# what is a reliable place to buy custom heat transfers?



## stone hawk (Aug 14, 2008)

I have a huge job (about 750) t shirts and I am looking for a good reliable place to have transfers made up, any one know of a place, and how hard is it to get your design to them and a quote?


----------



## Rodney (Nov 3, 2004)

The companies on the list of vendors here are reliable: http://www.t-shirtforums.com/plastisol-transfers/t77081.html

For turnaround times, it might be good to pick one close to where you live.

To get quotes you just have to visit their website and email them or call them on the phone. They usually need to see your artwork to give you an accurate quote.

I've used Transfer Express, F&M Expressions and Dowling Graphics with good results.


----------



## stone hawk (Aug 14, 2008)

Thanks so much Rodney I will check out these sites!


----------



## wormil (Jan 7, 2008)

If the 750 are all the same image I would sub it to a screenprinter which should be cheaper and definitely faster.

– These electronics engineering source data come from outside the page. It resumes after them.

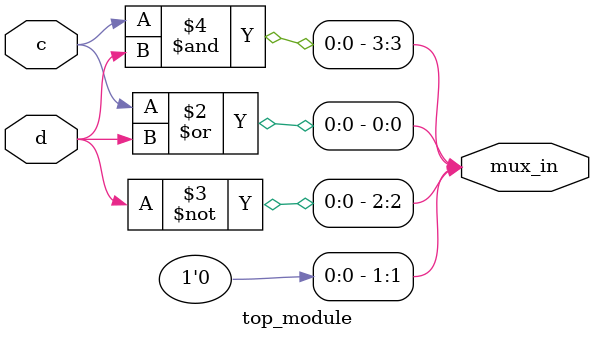
<source format=sv>
module top_module (
	input c,
	input d,
	output reg [3:0] mux_in
);

always @(*) begin
	mux_in[0] = c | d;
	mux_in[1] = 1'b0;
	mux_in[2] = ~d;
	mux_in[3] = c & d;
end

endmodule

</source>
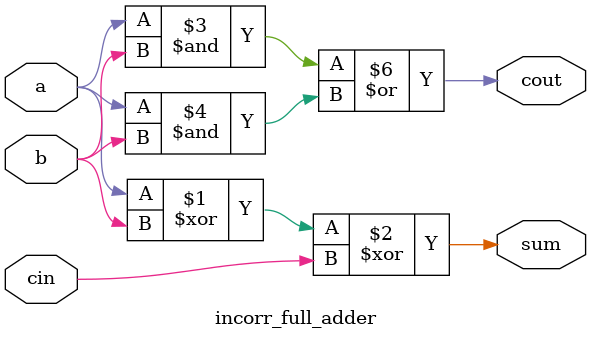
<source format=v>
module incorr_full_adder(a,b,cin,sum,cout);
input a,b,cin;
output sum,cout;
assign sum = a^b^cin;
assign cout = a&b|1'b1&(a&b); 
// initial begin
//     $display("The incorrect adder with and1 having in1/1");
// end   
endmodule
</source>
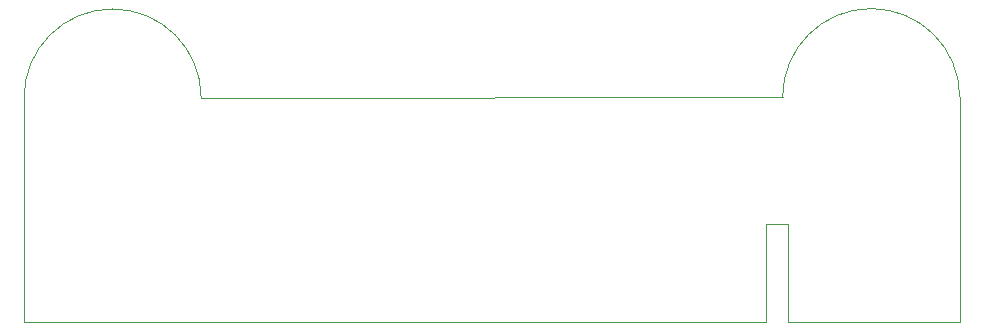
<source format=gbr>
%TF.GenerationSoftware,KiCad,Pcbnew,7.0.10*%
%TF.CreationDate,2024-01-09T10:53:44-06:00*%
%TF.ProjectId,PCI_Blaster,5043495f-426c-4617-9374-65722e6b6963,rev?*%
%TF.SameCoordinates,Original*%
%TF.FileFunction,Profile,NP*%
%FSLAX46Y46*%
G04 Gerber Fmt 4.6, Leading zero omitted, Abs format (unit mm)*
G04 Created by KiCad (PCBNEW 7.0.10) date 2024-01-09 10:53:44*
%MOMM*%
%LPD*%
G01*
G04 APERTURE LIST*
%TA.AperFunction,Profile*%
%ADD10C,0.100000*%
%TD*%
G04 APERTURE END LIST*
D10*
X178599997Y-94434530D02*
X178700000Y-94425000D01*
X193700000Y-94980000D02*
X193700000Y-94425000D01*
X179125000Y-105175000D02*
X179125000Y-113425000D01*
X114475000Y-105175000D02*
X114475000Y-113425000D01*
X177325000Y-105175000D02*
X179125000Y-105175000D01*
X193700000Y-94425000D02*
G75*
G03*
X178700000Y-94425000I-7500000J0D01*
G01*
X129599997Y-94465454D02*
X129475000Y-94460000D01*
X129475000Y-94460000D02*
G75*
G03*
X114475000Y-94460000I-7500000J0D01*
G01*
X178599997Y-94434530D02*
X129599997Y-94465454D01*
X177325000Y-113425000D02*
X177325000Y-105175000D01*
X114475000Y-95000000D02*
X114475000Y-105175000D01*
X114475000Y-95000000D02*
X114475000Y-94460000D01*
X179125000Y-113425000D02*
X193700000Y-113425000D01*
X193700000Y-113425000D02*
X193700000Y-94980000D01*
X114475000Y-113425000D02*
X177325000Y-113425000D01*
M02*

</source>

That said, to date the only transfer maker I've used that has been 100% reliable is F&M although I have not used all of them.


----------



## MDsUnique (Nov 19, 2009)

I spoke to F&M today asking about a full color design for the back of a t-shirt (approx. 9x12) and they said that their full color process might feel "heavy." Does any one have an opinion about this?


----------



## franktheprinter (Oct 5, 2008)

Hi. You should try ordering samples first from any company that you might consider
purchasing from...if they are worth their salt then you should get a sample pack from
them quickly and you can gage for yourself the quality and go from there...


----------



## miktoxic (Feb 21, 2008)

save time and money and sub it out to a screenprinter like rick said. pressing 750 shirts with heat press is crazy.


----------